New data from employee experience super app Blink has revealed a 40% drop in enthusiasm and engagement levels amongst UK frontline workers in January 2024, compared to the previous month.

The data, which is based on frontline employees’ digital interactions in the workplace, shows they do so considerably less in the weeks following the busy Christmas period. According to Blink, after spotting trends in usage of the app amongst 96,000 frontline employees from 82 UK companies, their interactions on channels like company message boards and group chats dropped from 230,857 in December 2023, to just 137,175 in January 2024.

This year’s data aligns with a consistent decline in employee engagement levels from December to January over the past five years – dropping by 38% in 2023 & 2022, 24% in January 2021 and 11% in January 2020.

Blink’s founder and CEO Sean Nolan warns the data reflects a growing trend dubbed ‘silent burnout’, which often peaks after a busy Christmas period in industries with a high percentage of frontline workers like retail, travel and healthcare.

Silent burnout describes when deskless workers feel so undervalued and unsupported in their roles that they mentally check out of their jobs and do not openly complain about it. It is often compounded in January due to the New Year fatigue frontline workers are already battling. With limited face-to-face communication among deskless workers, workplace grievances and wellbeing issues are more likely to  remain unspoken, resulting in a silent struggle that takes its toll in the form of even more absences or, ultimately, resignation.

Sean Nolan said: “A nice, relaxing Christmas break simply isn’t the reality for so many frontline workers. Instead, it is their busiest time of the year, bringing an increase in workload, extra shifts and stress.

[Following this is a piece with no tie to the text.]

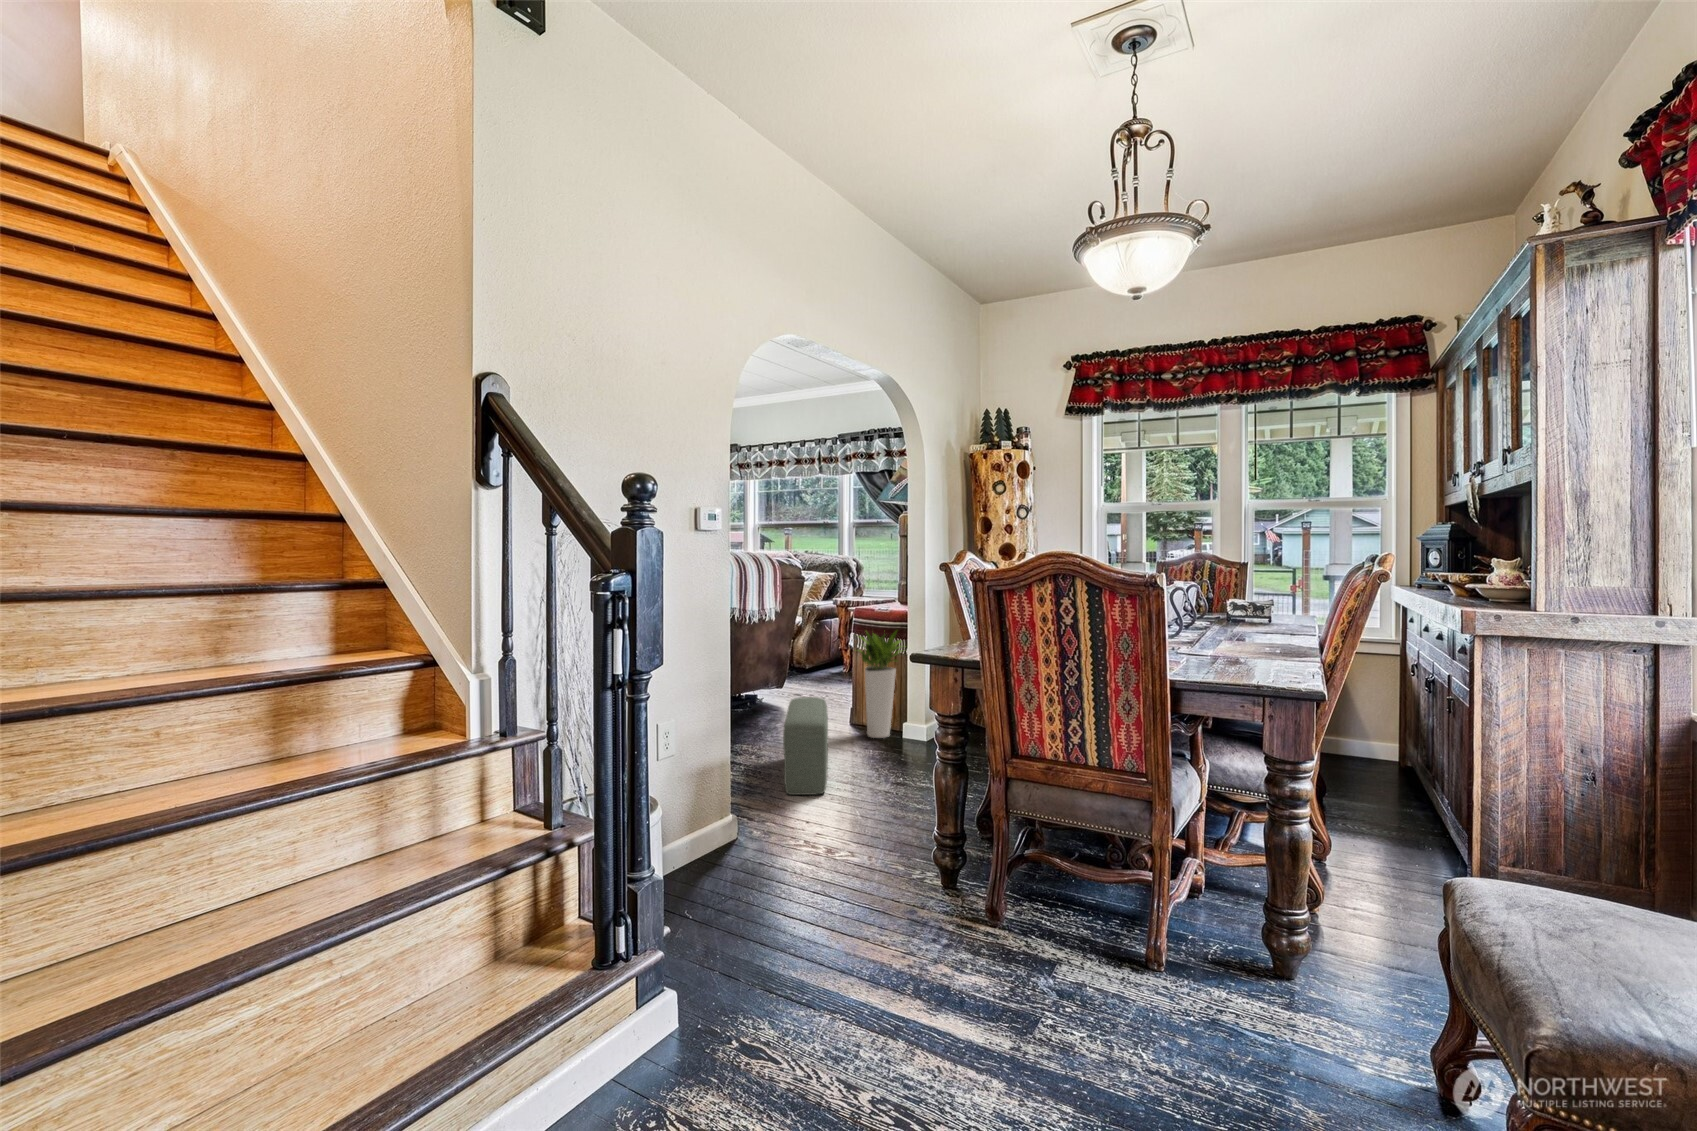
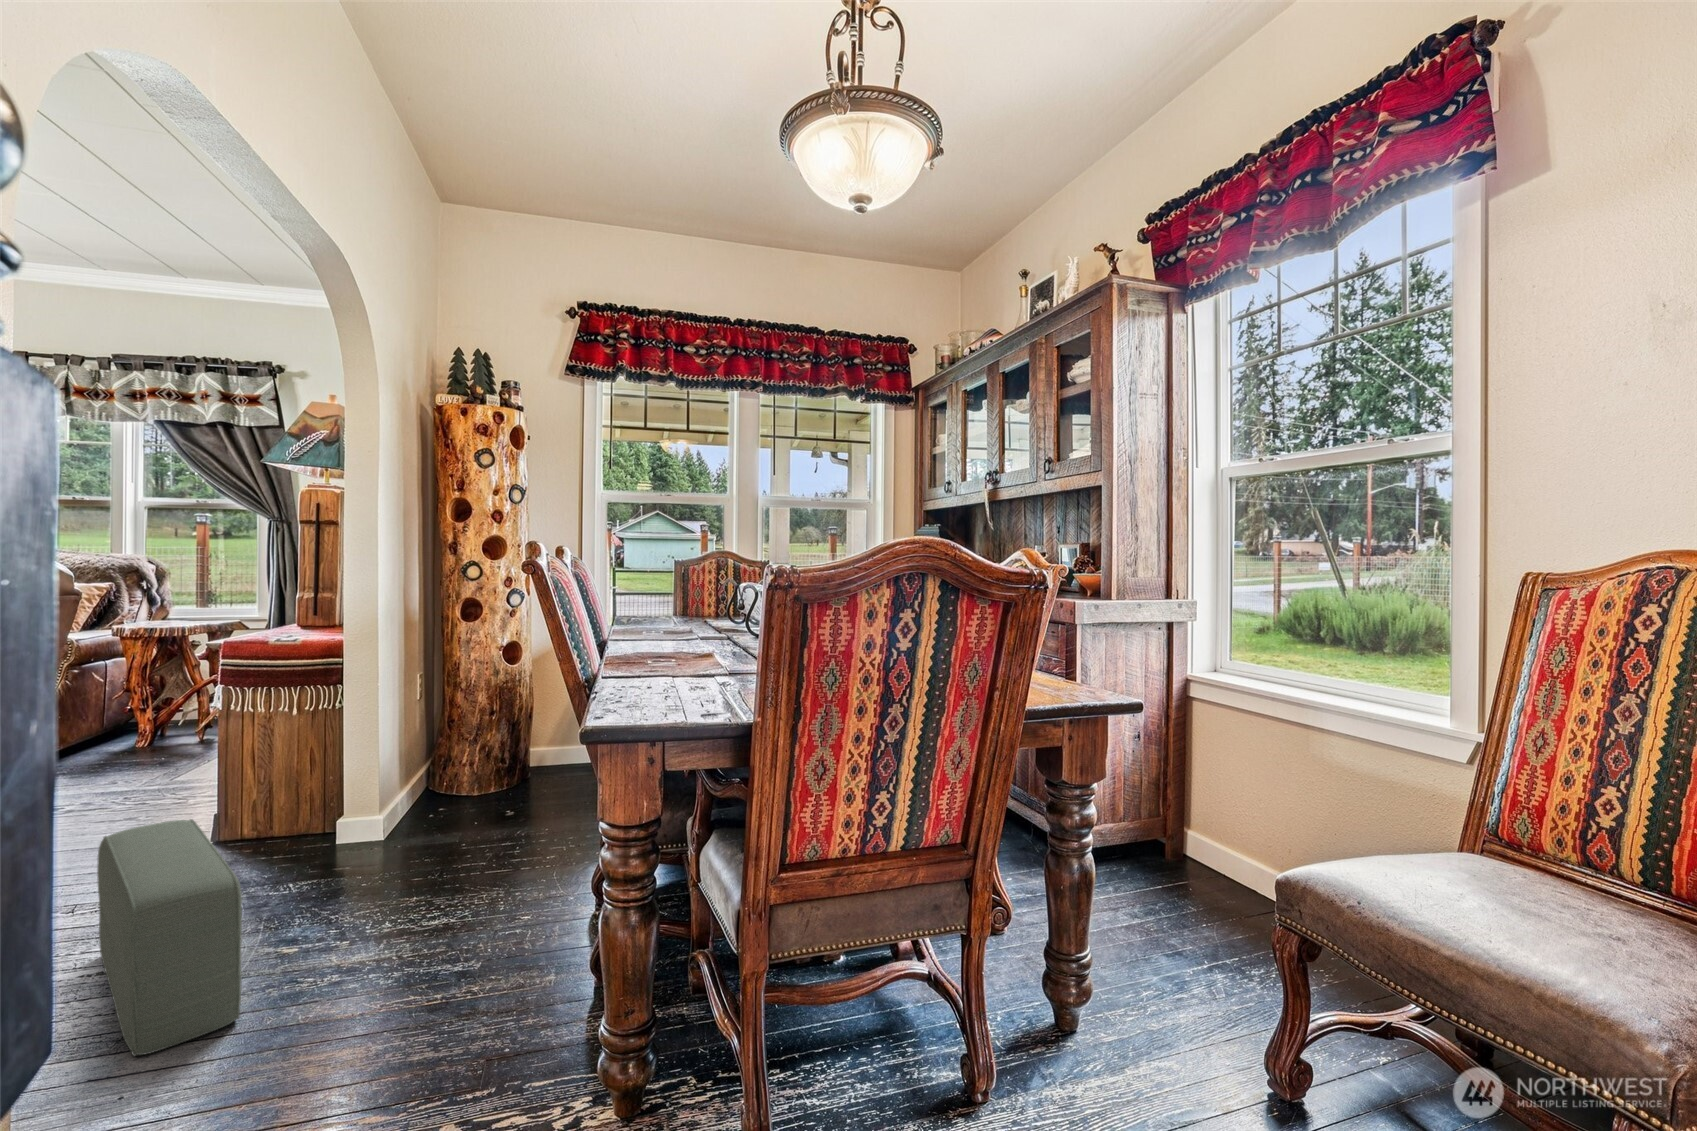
planter: present [860,631,902,738] -> none [230,671,342,861]

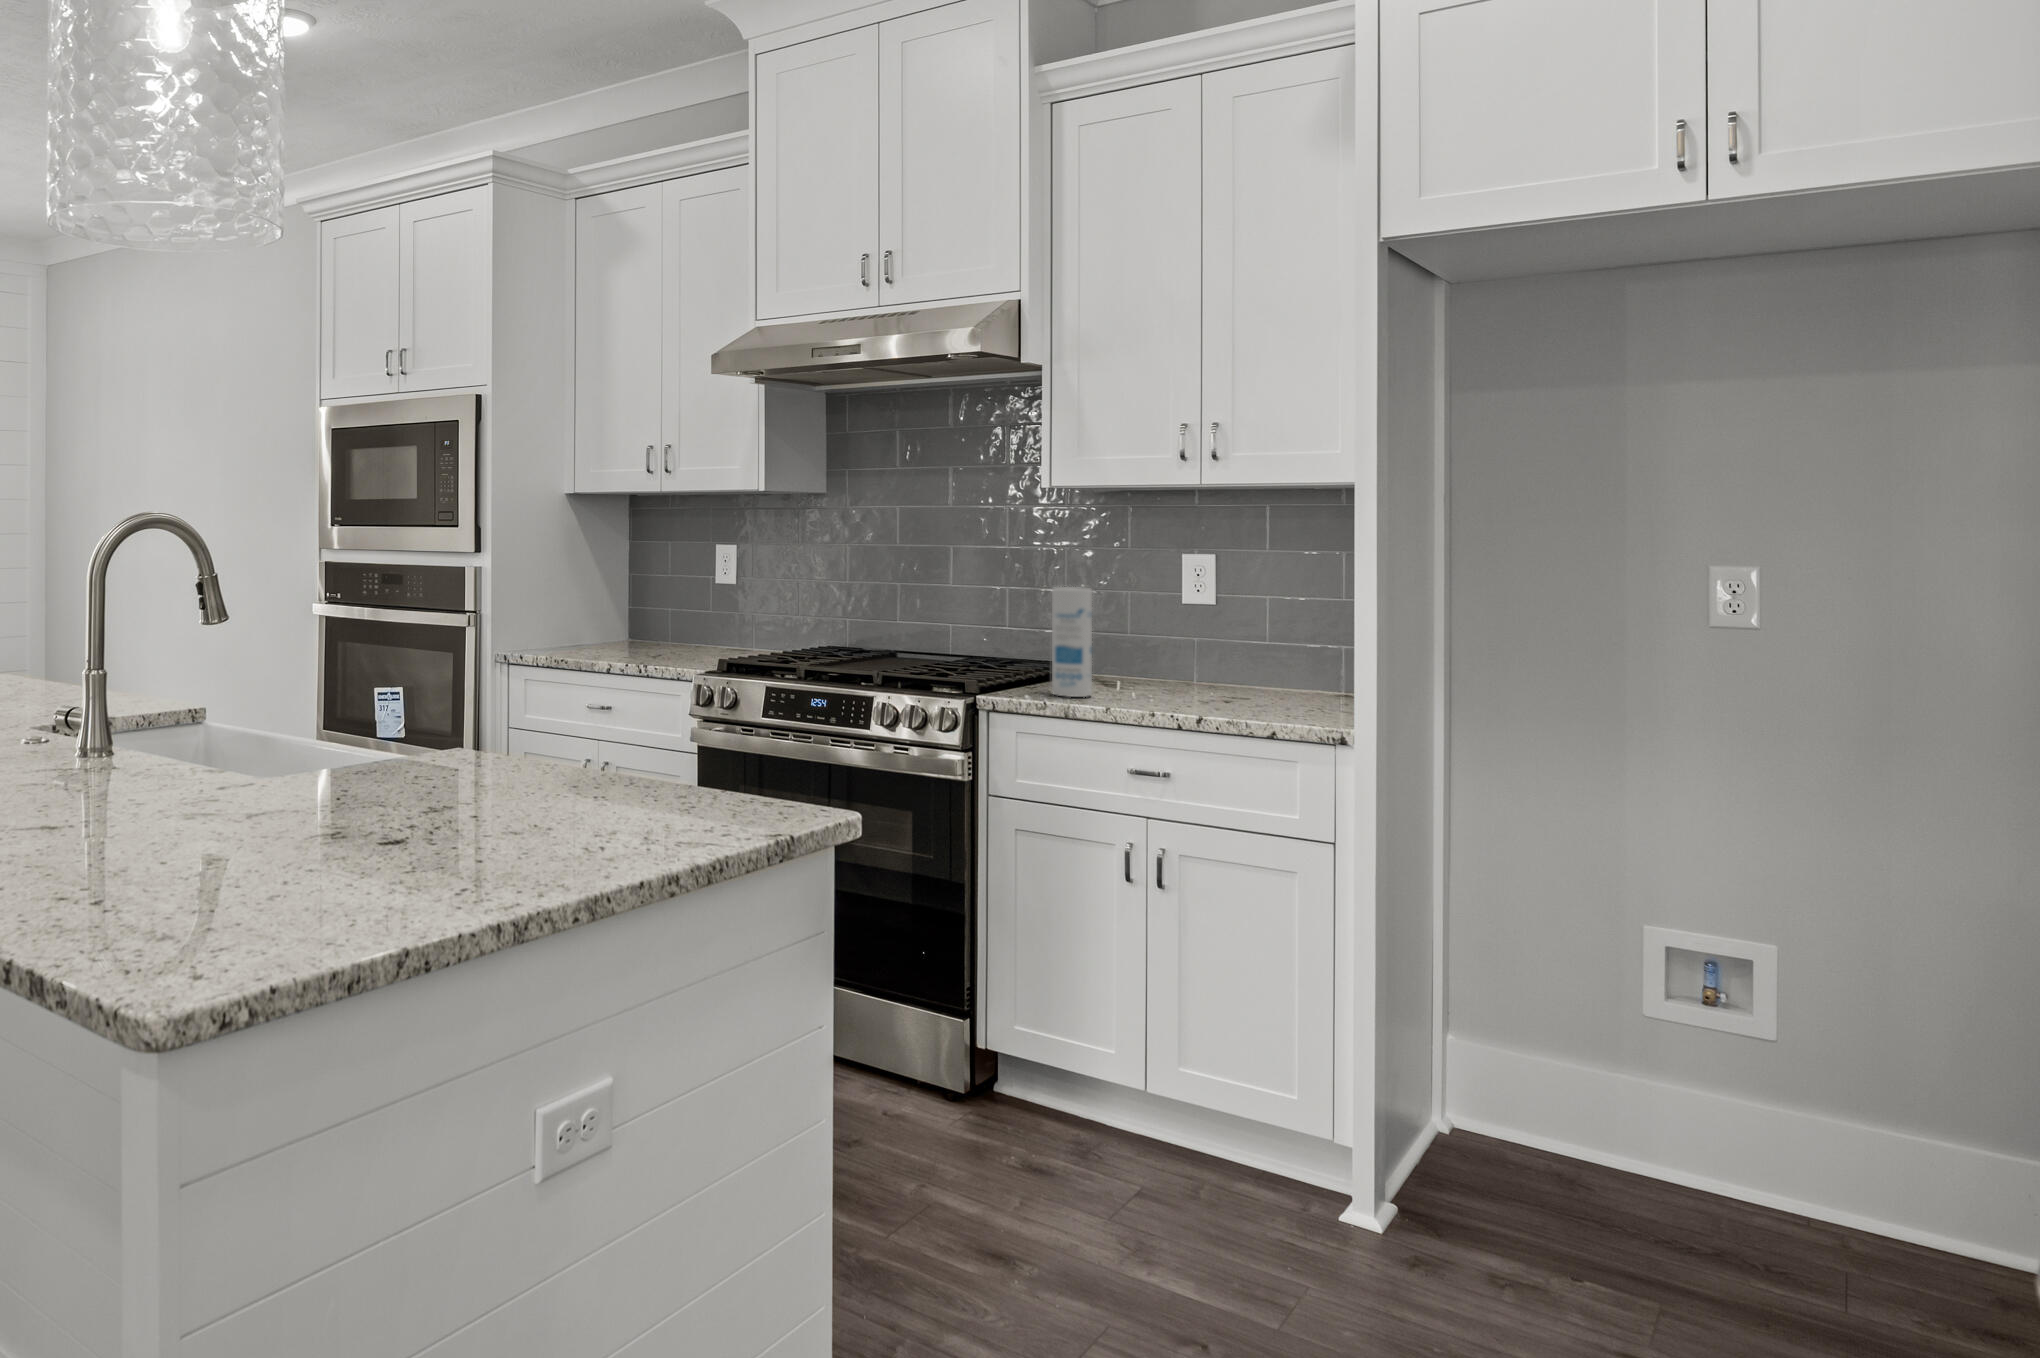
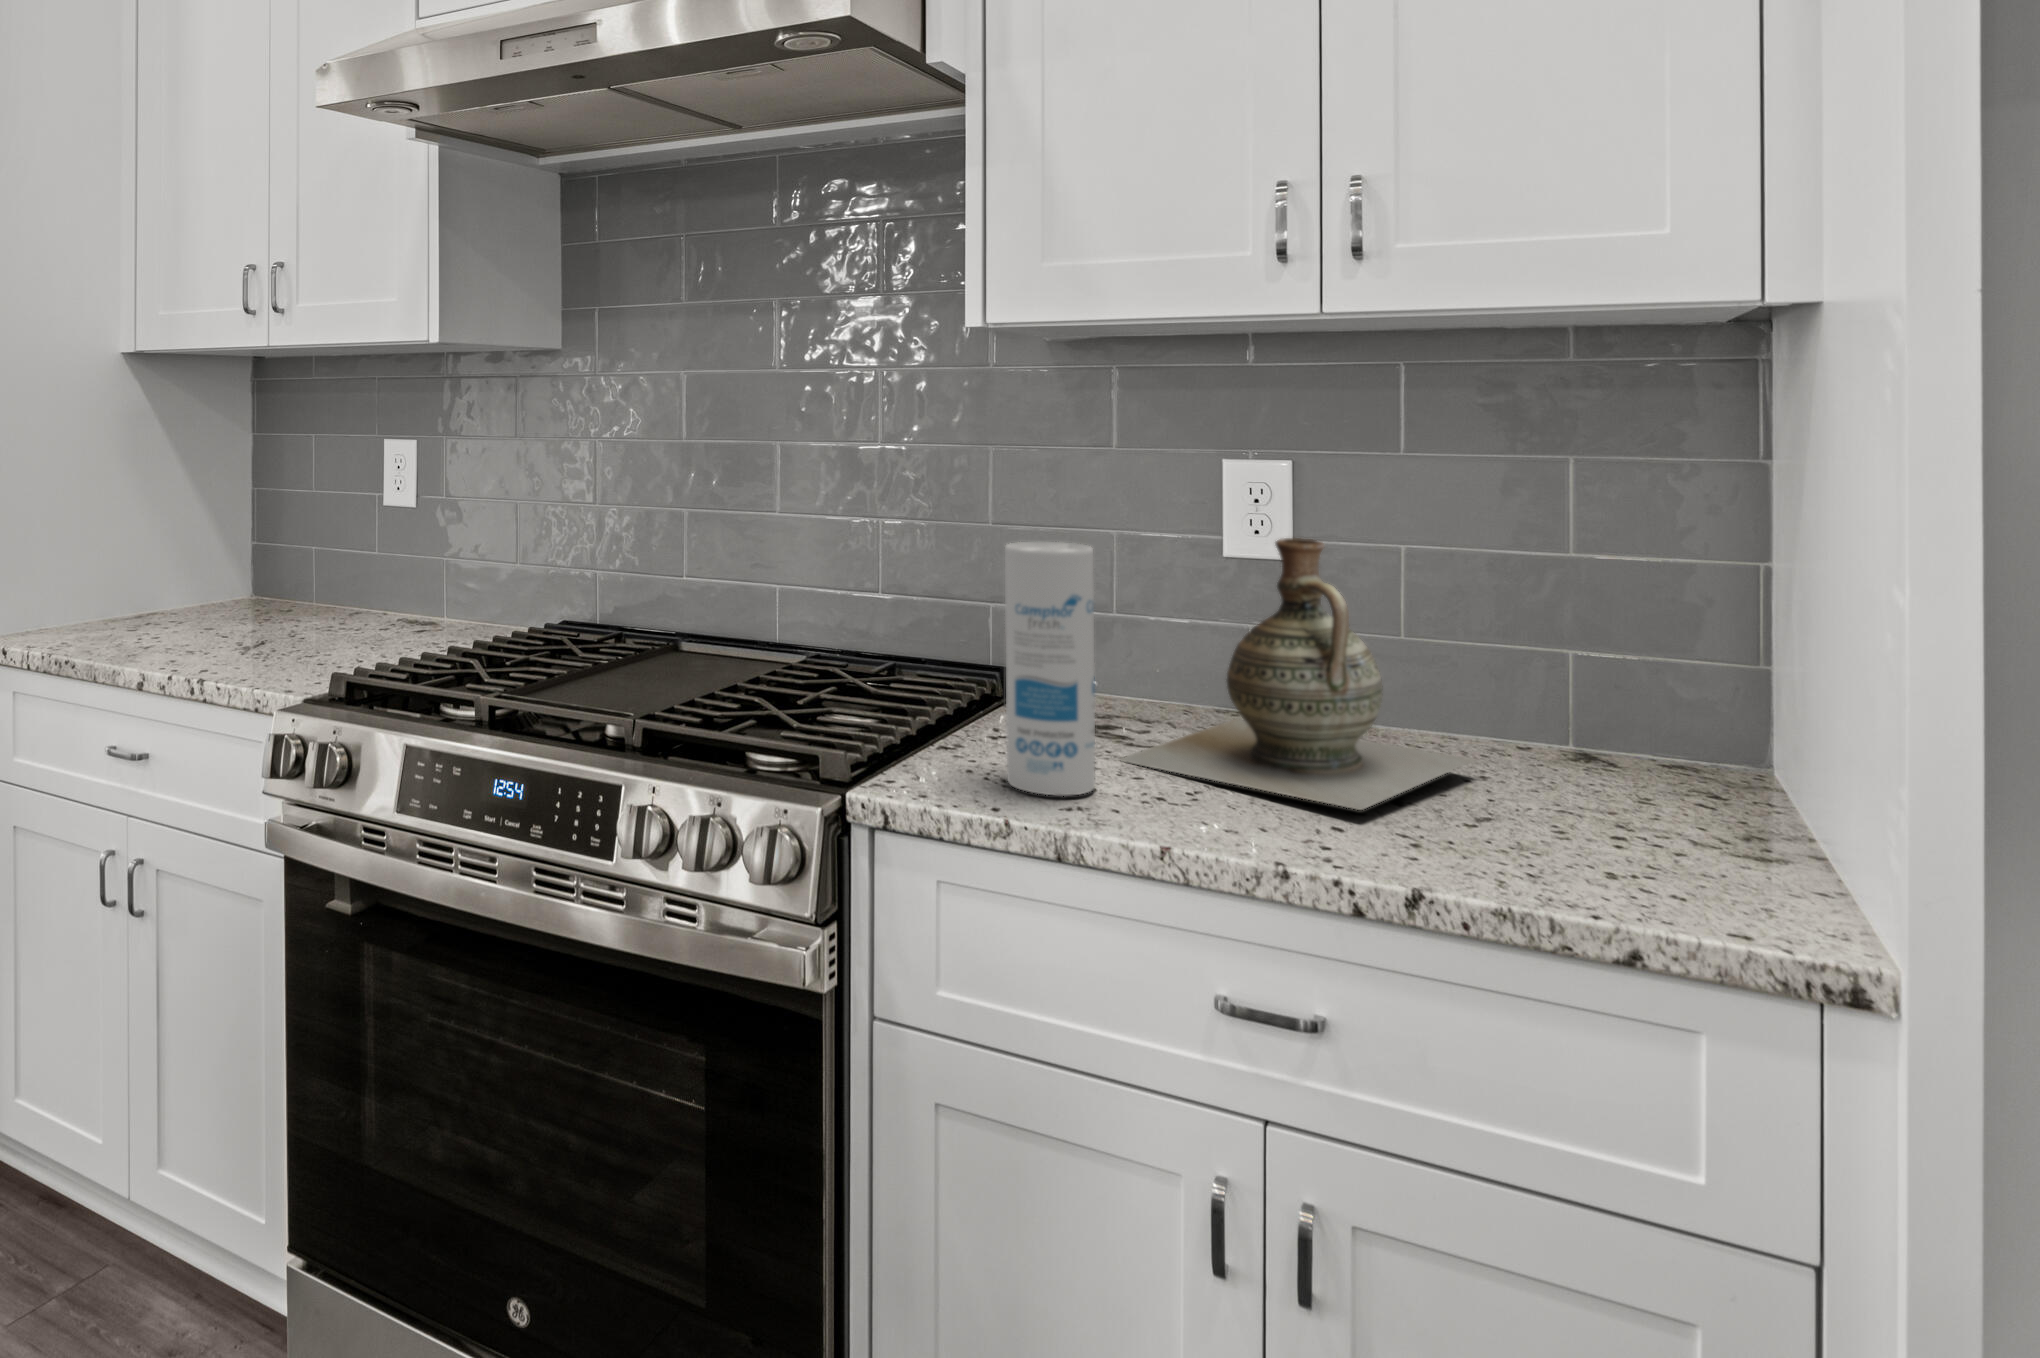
ceramic jug: none [1106,588,1275,701] -> present [1121,538,1474,810]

“We know from speaking with both employers and employees that this can result in diminished engagement as workers struggle with feelings of frustration, a lack of support and burnout. They stop engaging in group conversations, they don’t open company updates, and crucially, they don’t make any attempts to speak to someone about how they’re feeling.”

Nolan underscores the significance of proactively identifying employees at risk of silent burnout – encouraging HR teams to monitor workloads and look for signs of stress among those who have taken on high numbers of shifts.

He adds: “It’s important for organisations to know that, with the right tools and measures in place, silent burnout can be avoided. Fostering an environment where communication is not only encouraged, but made easy and accessible for those who aren’t based at a desk full-time, is crucial. Likewise, having technology in place that brings together a range of data points on employee behaviour, means companies can spot concerning trends early – like high absenteeism or shift overload – and work out a plan of action with at-risk employees.”